When TensorRT Is Not Worth It
- Exploratory hobby work. If you generate ten images at five resolutions while figuring out what you want, you will spend more time recompiling engines than generating.
- Older RTX cards under 8 GB. The VRAM overhead can cancel out the speedup once spillover starts.
- Workflows with frequent model swaps. Trying SD3.5 today, an SD3.5-Large LoRA tomorrow, a custom community fine-tune next week, will land you in compile-loop hell.
- Anyone whose bottleneck is creative iteration, not generation speed. If you spend an hour on prompt design and 12 seconds on the actual gen, halving that 12 seconds did not change your day.
The Honest Take
TensorRT is one of those tools that is underrated by hobbyists and understandably loved by professionals. The setup cost is high. The payoff scales with how repetitive your workload is. The middle of the bell curve, which is most of us doing personal projects with constantly shifting prompts and resolutions, gets a real but smaller benefit and may not justify the friction. The right tail of the curve, which is anyone running production batches or workstation-grade work, should absolutely set this up.
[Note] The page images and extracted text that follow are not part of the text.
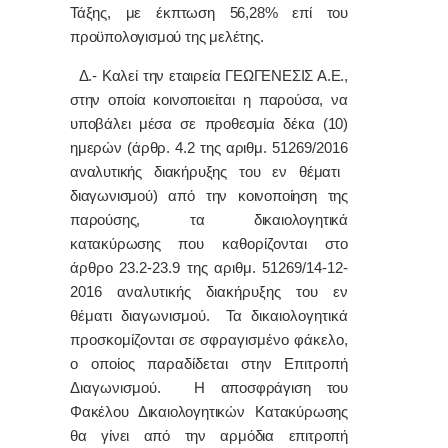
Τάξης, με έκπτωση 56,28% επί του
προϋπολογισμού της μελέτης.
Δ.- Καλεί την εταιρεία ΓΕΩΓΕΝΕΣΙΣ Α.Ε.,
στην οποία κοινοποιείται η παρούσα, να
υποβάλει μέσα σε προθεσμία δέκα (10)
ημερών
(άρθρ. 4.2 της αριθμ.
51269/2016
αναλυτικής διακήρυξης του εν θέματι
διαγωνισμού)
από την κοινοποίηση της
παρούσης,
τα δικαιολογητικά
κατακύρωσης
που καθορίζονται στο
άρθρο 23.2-23.9 της αριθμ. 51269/14-12-
2016 αναλυτικής διακήρυξης του εν
θέματι διαγωνισμού
.
Τα δικαιολογητικά
προσκομίζονται σε σφραγισμένο φάκελο,
ο οποίος παραδίδεται στην Επιτροπή
Διαγωνισμού.
Η αποσφράγιση του
Φακέλου Δικαιολογητικών Κατακύρωσης
θα γίνει από την αρμόδια επιτροπή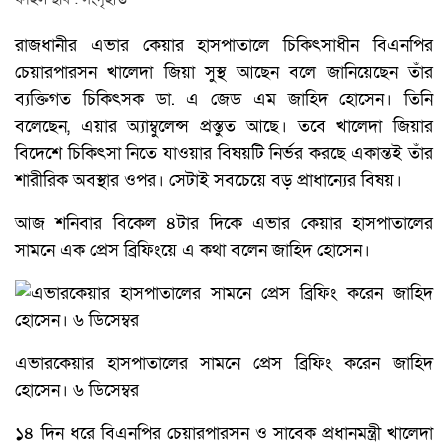
রাজধানীর এভার কেয়ার হাসপাতালে চিকিৎসাধীন বিএনপির
চেয়ারপারসন খালেদা জিয়া সুস্থ আছেন বলে জানিয়েছেন তাঁর
ব্যক্তিগত চিকিৎসক ডা. এ জেড এম জাহিদ হোসেন। তিনি
বলেছেন, এয়ার অ্যাম্বুলেন্স প্রস্তুত আছে। তবে খালেদা জিয়ার
বিদেশে চিকিৎসা নিতে যাওয়ার বিষয়টি নির্ভর করছে একান্তই তাঁর
শারীরিক অবস্থার ওপর। সেটাই সবচেয়ে বড় প্রাধান্যের বিষয়।
আজ শনিবার বিকেল ৪টার দিকে এভার কেয়ার হাসপাতালের
সামনে এক প্রেস ব্রিফিংয়ে এ কথা বলেন জাহিদ হোসেন।
এভারকেয়ার হাসপাতালের সামনে প্রেস ব্রিফিং করেন জাহিদ
হোসেন। ৬ ডিসেম্বর
১৪ দিন ধরে বিএনপির চেয়ারপারসন ও সাবেক প্রধানমন্ত্রী খালেদা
If you are not sure where you fall, run the base diffusers pipeline for a week, count how many generations you actually ran at the same resolution and batch size, and then decide. If the answer is "more than two hundred," compile. If the answer is "thirty across six different resolutions," skip it.
One Last Practical Tip
Keep the base diffusers pipeline installed alongside the TensorRT one. There are nights when you will want to test a new model, swap aspect ratios, or just play with a prompt without committing to a 30-minute recompile. The base pipeline is your sketchpad. The TensorRT engine is your printer. You want both, and they coexist fine in the same conda environment if you give them their own pipeline objects.
Have fun with it. Don't let the install scare you off if your work is the kind that benefits. And if your card is older than the Ampere generation, don't sweat skipping this one. The base path on a 30xx card running SD 3.5 medium is, honestly, plenty fast for personal-project work in 2026.